TASKS FOR THIS EXERCISE.
1 - According to the essay on Japan and communist China, which three parallels between the communist government and the Empire surprised the writer?
2 - Resume the essay on Japan and communist China, continuing on from its final sentence.

SOURCE PASSAGE.
So, just as the war in Europe put an end to military dictatorship as a respected form of political power in Western Europe (but sadly, gave proletarian dictatorship a big boost), so it was only the complete destruction of the Japanese army that ended its long-held desires to return to a Meiji-era position of prominence in Japanese cultural life. It took a war of unprecedented scale and horror to finally guarantee Japan a pathway to peaceful democracy, and even then the post-war disputes were quite vigorous and violent. It could even be argued, I think, that there is another kind of revocation of Meiji going on in modern Japan, with the military’s role replaced by the big corporations, who sometimes appear to control the government in much the same way as the military once did. Maybe this is a model of democracy that the Japanese can’t escape, and the continuity is still there even now.
Communist China as a Continuation of Empire
So now we move on to the issue of communist China. I visited China for a month in 2002, and I was struck by some of the parallels between the modern communist government and the Empire that it replaced. Three particular parallels surprised me: the reconstruction of the great wall, the judgment of heaven, and the role of mandarins.
The Reconstruction of the Great Wall: Throughout history, when a new Emperor seized the reins of power in China his first task would be to reconstruct the Great Wall, as a kind of nation-building project and example of his power and authority. When I went to China in 2002, the government was engaged in a massive rebuilding project to restore the Great Wall and make it better available as a tourist attraction. The Wall isn’t only a tourist attraction though, it’s also a symbol of China’s continuity as a nation, and its resistance to foreign occupation. No surprise then that the communist government saw the same value in restoring it that previous Emperors did, even if the public face of it is for tourism rather than war.

Dataset entries
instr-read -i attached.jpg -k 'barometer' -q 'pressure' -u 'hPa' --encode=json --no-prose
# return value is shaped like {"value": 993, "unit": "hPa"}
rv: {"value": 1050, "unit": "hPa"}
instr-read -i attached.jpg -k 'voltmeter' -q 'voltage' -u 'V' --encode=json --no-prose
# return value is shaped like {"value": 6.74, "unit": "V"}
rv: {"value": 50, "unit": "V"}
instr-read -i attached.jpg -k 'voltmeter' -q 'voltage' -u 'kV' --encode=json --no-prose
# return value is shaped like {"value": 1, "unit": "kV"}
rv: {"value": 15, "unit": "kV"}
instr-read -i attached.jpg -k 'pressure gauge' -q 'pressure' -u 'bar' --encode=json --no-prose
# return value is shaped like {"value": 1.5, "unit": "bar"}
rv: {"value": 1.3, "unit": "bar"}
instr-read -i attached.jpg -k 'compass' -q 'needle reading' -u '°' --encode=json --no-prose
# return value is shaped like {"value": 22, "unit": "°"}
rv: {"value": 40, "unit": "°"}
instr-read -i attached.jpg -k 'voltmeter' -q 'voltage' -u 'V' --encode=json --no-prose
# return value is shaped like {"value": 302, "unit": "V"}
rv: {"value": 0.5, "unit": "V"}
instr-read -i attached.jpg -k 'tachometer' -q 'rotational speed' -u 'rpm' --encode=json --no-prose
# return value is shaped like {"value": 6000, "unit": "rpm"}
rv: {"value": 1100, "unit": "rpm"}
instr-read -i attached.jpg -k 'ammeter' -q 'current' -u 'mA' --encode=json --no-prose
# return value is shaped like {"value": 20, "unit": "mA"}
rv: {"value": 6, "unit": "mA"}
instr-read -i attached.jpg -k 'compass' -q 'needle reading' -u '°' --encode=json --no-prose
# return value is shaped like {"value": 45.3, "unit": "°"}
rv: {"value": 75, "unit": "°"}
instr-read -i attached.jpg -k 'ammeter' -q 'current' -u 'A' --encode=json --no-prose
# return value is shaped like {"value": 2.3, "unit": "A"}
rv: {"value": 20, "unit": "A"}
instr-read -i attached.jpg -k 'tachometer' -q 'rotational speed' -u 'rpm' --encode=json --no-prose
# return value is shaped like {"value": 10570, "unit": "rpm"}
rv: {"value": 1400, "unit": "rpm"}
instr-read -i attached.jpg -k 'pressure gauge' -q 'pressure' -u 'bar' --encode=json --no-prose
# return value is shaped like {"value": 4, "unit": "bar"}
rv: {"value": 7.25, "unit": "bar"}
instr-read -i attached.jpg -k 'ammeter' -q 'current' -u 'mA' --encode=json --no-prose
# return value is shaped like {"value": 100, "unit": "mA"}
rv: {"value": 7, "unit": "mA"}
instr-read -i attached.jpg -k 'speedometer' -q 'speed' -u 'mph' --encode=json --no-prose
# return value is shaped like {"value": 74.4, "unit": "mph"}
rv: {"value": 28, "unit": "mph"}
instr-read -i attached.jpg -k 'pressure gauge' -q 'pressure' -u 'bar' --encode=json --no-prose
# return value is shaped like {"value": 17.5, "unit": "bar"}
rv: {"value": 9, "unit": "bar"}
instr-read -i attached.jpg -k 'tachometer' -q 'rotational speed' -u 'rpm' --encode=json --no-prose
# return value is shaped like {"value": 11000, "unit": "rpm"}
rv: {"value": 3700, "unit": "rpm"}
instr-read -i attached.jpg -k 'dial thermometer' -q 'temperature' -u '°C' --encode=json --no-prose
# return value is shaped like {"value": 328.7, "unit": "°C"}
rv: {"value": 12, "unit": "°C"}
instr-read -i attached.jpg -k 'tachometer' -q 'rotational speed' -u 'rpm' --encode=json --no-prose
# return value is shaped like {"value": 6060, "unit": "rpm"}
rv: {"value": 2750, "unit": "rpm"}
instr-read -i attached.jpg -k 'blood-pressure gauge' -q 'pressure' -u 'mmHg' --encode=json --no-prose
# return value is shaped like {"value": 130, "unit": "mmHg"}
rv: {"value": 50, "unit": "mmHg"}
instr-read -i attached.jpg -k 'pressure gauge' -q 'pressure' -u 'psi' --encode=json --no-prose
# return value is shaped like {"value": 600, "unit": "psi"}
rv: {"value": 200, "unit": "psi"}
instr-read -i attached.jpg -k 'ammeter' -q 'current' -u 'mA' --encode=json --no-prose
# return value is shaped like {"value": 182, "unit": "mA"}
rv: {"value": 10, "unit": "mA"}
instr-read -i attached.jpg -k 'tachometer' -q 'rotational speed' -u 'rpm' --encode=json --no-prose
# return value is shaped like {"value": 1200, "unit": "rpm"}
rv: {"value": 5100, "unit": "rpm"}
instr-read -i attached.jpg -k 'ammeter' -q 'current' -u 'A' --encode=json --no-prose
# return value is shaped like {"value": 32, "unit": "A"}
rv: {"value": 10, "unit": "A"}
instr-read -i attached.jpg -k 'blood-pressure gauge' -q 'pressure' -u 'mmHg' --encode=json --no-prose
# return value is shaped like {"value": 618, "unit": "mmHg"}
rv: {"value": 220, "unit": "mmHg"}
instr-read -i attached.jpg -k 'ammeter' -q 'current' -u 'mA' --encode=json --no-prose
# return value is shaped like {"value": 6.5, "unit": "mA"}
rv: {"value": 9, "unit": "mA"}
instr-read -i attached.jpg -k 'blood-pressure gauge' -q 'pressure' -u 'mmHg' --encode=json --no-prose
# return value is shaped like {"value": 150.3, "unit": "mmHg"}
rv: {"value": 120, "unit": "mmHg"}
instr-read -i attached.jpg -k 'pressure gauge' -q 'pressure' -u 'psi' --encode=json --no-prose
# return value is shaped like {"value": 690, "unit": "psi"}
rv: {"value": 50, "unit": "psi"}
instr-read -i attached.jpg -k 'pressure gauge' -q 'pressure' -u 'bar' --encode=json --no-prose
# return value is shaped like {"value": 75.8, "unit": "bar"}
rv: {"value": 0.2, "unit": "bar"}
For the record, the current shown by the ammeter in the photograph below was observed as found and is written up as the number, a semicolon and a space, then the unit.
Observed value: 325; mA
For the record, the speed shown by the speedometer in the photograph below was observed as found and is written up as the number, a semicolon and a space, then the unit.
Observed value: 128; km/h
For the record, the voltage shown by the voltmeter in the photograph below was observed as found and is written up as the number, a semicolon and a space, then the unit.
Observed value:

ANSWERS BY ITEM NUMBER.
1 - The reconstruction of the Great Wall, the judgment of heaven, and the role of mandarins.

2 -
The Judgment of Heaven: Something that is often overlooked in criticism of Mao’s Great Leap Forward is that China has always suffered from periodic famine, and its peasants suffered terribly from the policies of successive Imperial governments. This phenomenon was so pronounced that it even had a religious and political explanation – if famine or drought struck the land the Emperor was assumed to be out of favour with heaven, and had to go to a special part of the Summer Palace near Beijing to sacrifice some bulls in a special ritual to restore favour. Too long out of favour, and the Emperor would fall. When I was in China my guide, an Australian chap who spoke good Chinese and had spent years there, told me that the Chinese government is absolutely terrified of famine, and does everything it can to ensure there will never be a threat of starvation in China. In fact, for all the cruelties of its early years, the communist government deserves credit for being perhaps the first government ever in the history of China to end famine. There has been no famine in China since the Great Leap Forward, which is possibly the longest period in history that this has happened (don’t quote me on this!) The communist government values this judgment of heaven, and strives to maintain its good graces through a wide range of political and economic tactics… I think the 10 years since my visit have shown that they will go to great lengths to ensure an ordered transition to market mechanisms, guaranteed employment, etc.
The Role of the Mandarins: Imperial China was ruled by a tiny clique of public servants, who worked in a very ordered and structured system. One entered the service through passing tests, and there were strict levels and heirarchies, through which one ascended by carefully prescribed mechanisms. i.e. the Imperial court was pretty much exactly like the communist party that rules China now.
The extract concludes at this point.